How To Reproduce the bug Steps to reproduce the behavior, how frequent can you experience the bug: 1.

Expected behavior A clear and concise description of what you expected to happen.

Screenshots If applicable, add screenshots to help explain your problem.

Running Information(please complete the following information):

{ "promptflow": "1.13.0", "promptflow-azure": "1.13.0", "promptflow-core": "1.13.0", "promptflow-devkit": "1.13.0", "promptflow-evals": "0.3.1", "promptflow-tracing": "1.13.0" }

Executable '/anaconda/envs/azureml_py38/bin/python' Python (Linux) 3.9.19 | packaged by conda-forge | (main, Mar 20 2024, 12:50:21) [GCC 12.3.0]

Additional context Add any other context about the problem here.

wangchao1230 commented 3 months ago

Promptflow uploads your code snapshot to remote run, for flow.dag.yaml it's usually the dictory contains the flow.dag.yaml. For your case, could you share more on how do you specify the target flow? I guess somehow it treats the current working directory as the code snapshot root.

D-W- commented 3 months ago

To add up to @wangchao1230 's comment, the reason we need to upload the whole working directory when flow runs in remote is because we need to make sure all current flow's dependency can be found in remote.

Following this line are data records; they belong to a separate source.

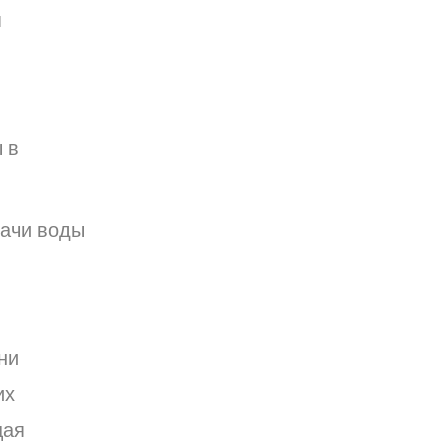
я
 в
дачи воды
ни
их
щая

Uploading working directory will make sure the flow runs in same environment between local & cloud. For example, if you used a customized evaluator, we need to upload the whole working directory to make sure the customized evaluator can be load successfully in remote. But if you only used built-in evaluators, I think some improvements can be done to skip uploading the whole working directory and only upload the flow YAML file. +@luigiw @singankit for comment here.

github-actions[bot] commented 2 months ago

Hi, we're sending this friendly reminder because we haven't heard back from you in 30 days. We need more information about this issue to help address it. Please be sure to give us your input. If we don't hear back from you within 7 days of this comment, the issue will be automatically closed. Thank you!